Laugh in the morning. This is what healing looks like. A sloughing of skin and want, a lamp left on through the night. We made it through again, we slipped the trap, the shot guns, the hounds; the plywood held against the bear, the kitchen knives stay sheathed in sheets. This really happened. I will tell you, I have to tell you. Over and over and until the terror is limited to words. We lived in hiding in a shed on a mountain. We filled bags with rocks. I lay with knives, baseball bats, a hatchet. Every night the bear came. A real bear that I never saw, only heard, measured paw prints and claw marks, counted tufts of fur. I couldn’t believe it myself, shock paralleled with fear and a fierceness that I will never be able to stick words to. I cannot love without ferocity now– I love like a bear now, a mother bear, guarding. Worry billowing wider than want. I didn’t sleep so that they could. I couldn’t sleep so that they could. I age slipped to a helpless want of comfort that I never really had– 28 years old, I hugged a stuffed fox through the night to hold myself, with knives and bats nearby. More than I have hungered for anything, I wanted to eat that bear’s fucking heart. I wanted to warm my fish-cold feet in his disambiguated flesh.
My body can’t believe that it ended. But it did. It did. From garage to shed to car to motel to collective to shelter to shelter to shelter to shelter. Home is the hardest of four letter words. It’s over now– when I remember I sing this to my heart, a lullaby. Hold my ribs in my palms and remember– it’s nearly over now.
It will be truly over next month. We will pass through from homeless to homed. Pray that it sticks. Pray that never again will we plummet. It is time to heal now. I am ready to heal now. I have been healing, slow spiral to the deeper fixing terror of it. I can handle that now. I will handle it now. Tell the snow, the sheets, the plywood, the rats: I can sustain unspeakable loss. Frost creeps in. Femme flares out. Sweat and steam and all the mud and suck of thaw. My bed is the bewilderment of spring, sharp pungent shoots sprung from rot and loss. I broke into parts to survive. Now the most wounded of us is healing the hardest. Parting the earth with root and hunger. We will risk to believe that the sun will come again, that grief will pass on the inevitability of breath and time.
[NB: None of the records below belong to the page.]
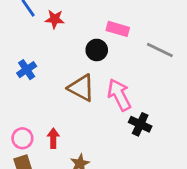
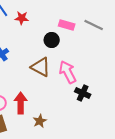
gray line: (160, 50) -> (94, 25), moved
red arrow: (53, 138) -> (21, 103), size x1.5

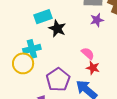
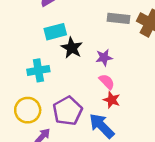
purple star: (97, 20) -> (104, 58), moved
yellow circle: (23, 63) -> (28, 110), moved

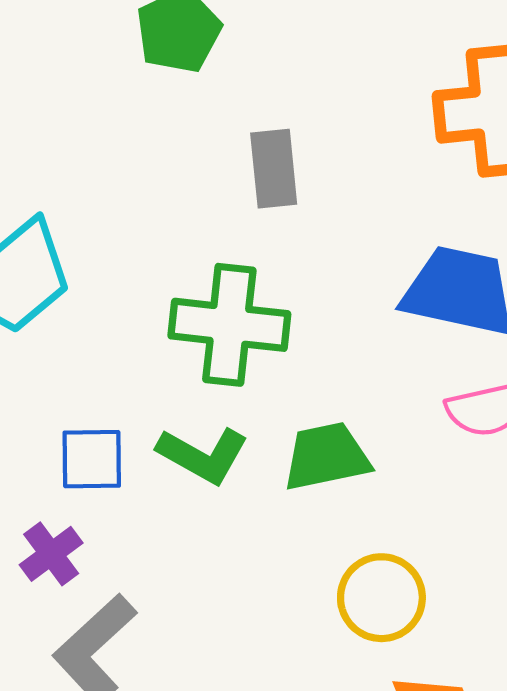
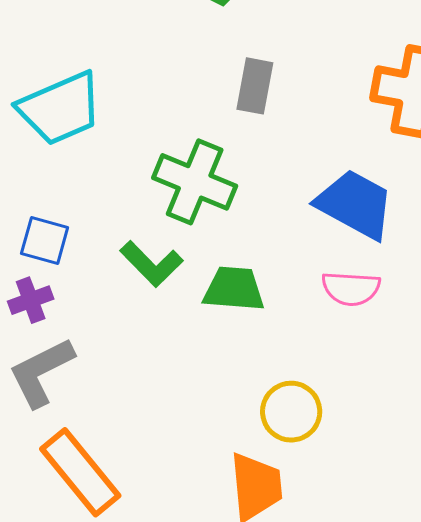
blue square: (92, 459) -> (45, 240), moved
yellow circle: (381, 598) -> (291, 412), moved

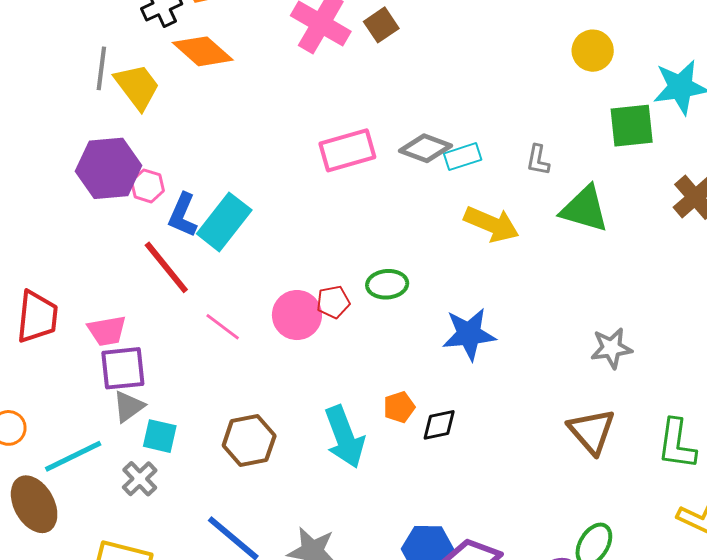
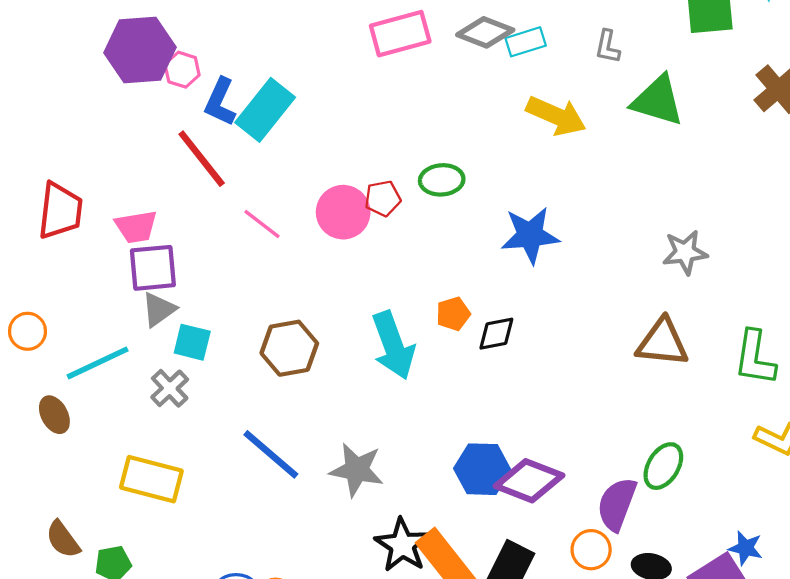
brown triangle: (592, 431) -> (662, 343), turned -44
brown ellipse: (34, 504) -> (54, 415), size x0.6

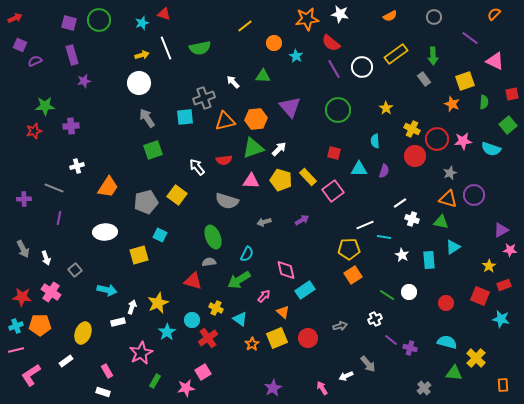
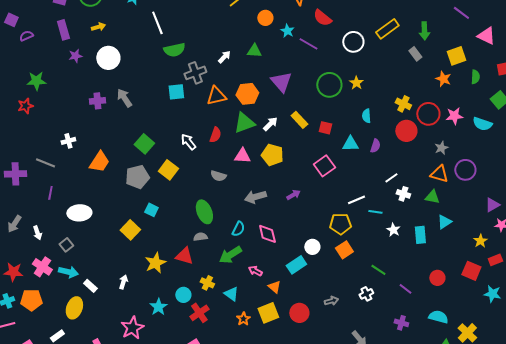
green semicircle: (200, 48) -> (174, 50), moved
yellow arrow: (142, 55) -> (98, 27), moved
purple line: (334, 69) -> (308, 44), moved, turned -30
white arrow: (233, 82) -> (224, 57), turned 88
white circle: (139, 83) -> (108, 58), moved
yellow star: (386, 108) -> (356, 83), moved
gray arrow: (147, 118) -> (124, 98), moved
purple cross: (71, 126) -> (97, 101), moved
green square: (153, 150) -> (144, 144), moved, turned -30
red semicircle: (224, 160) -> (215, 135), turned -63
yellow rectangle: (308, 177) -> (299, 120), moved
purple cross: (24, 199) -> (15, 174), size x1.5
gray semicircle: (227, 201) -> (218, 176), size x0.7
gray arrow: (264, 222) -> (255, 197), size x1.5
white ellipse: (105, 232) -> (79, 213), moved
gray arrow: (23, 249) -> (14, 224), turned 60
yellow square: (139, 255) -> (130, 230), turned -30
pink diamond: (286, 270) -> (267, 234), moved
cyan arrow: (107, 290) -> (68, 272), moved
white circle: (409, 292) -> (312, 247), moved
pink arrow: (264, 296) -> (255, 271), turned -104
yellow star: (158, 303) -> (155, 263), moved
white rectangle: (118, 322) -> (90, 286), moved, turned 56
purple line: (391, 340) -> (405, 289), moved

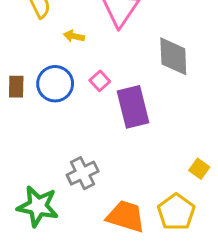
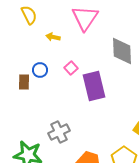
blue circle: (55, 84) -> (40, 70), size x0.6
brown rectangle: (16, 87) -> (24, 82), moved

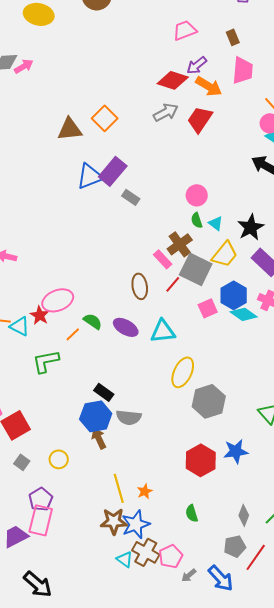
That we can push and pulse and slip past stone, against gravity, part layers of transfigured history– from dust to dust– to welcome heat and light and simply stun, stun, all those little parts of us that didn’t know we could turn waste to breath, that from the pitch dark and deepest pulse of burial we could flare the most beauteous and blinding of greens.
76 hours from now, I will be in the place where this bullshit started, if bullshit ever starts in any one place. Atlanta. My mind says, time to writhe and thrive, to break into a fury of potentials. My body insists that returning to Atlanta means that I will die. My fool face splashed all over the news, even middle school friends saw me. His fist, my throat, the stairs, the rape. Hunger and mold and cold and rupture. Atlanta is generations of personal and familal history wounded from the roots. Holding tenaciously in the piedmont, the foothills of the mountains, to the south the flatlands, the sunk and trembling lands, dark alligator waters, shotguns, sharks; to the north the bear, the shed. A terrain of violence, impending. Now is the time to part layers of transfigured history– from dust to dust, mold to glitter; from what was to what may be. I’m bringing my fucking heels, a sharp tongue, a short skirt. I’m coming.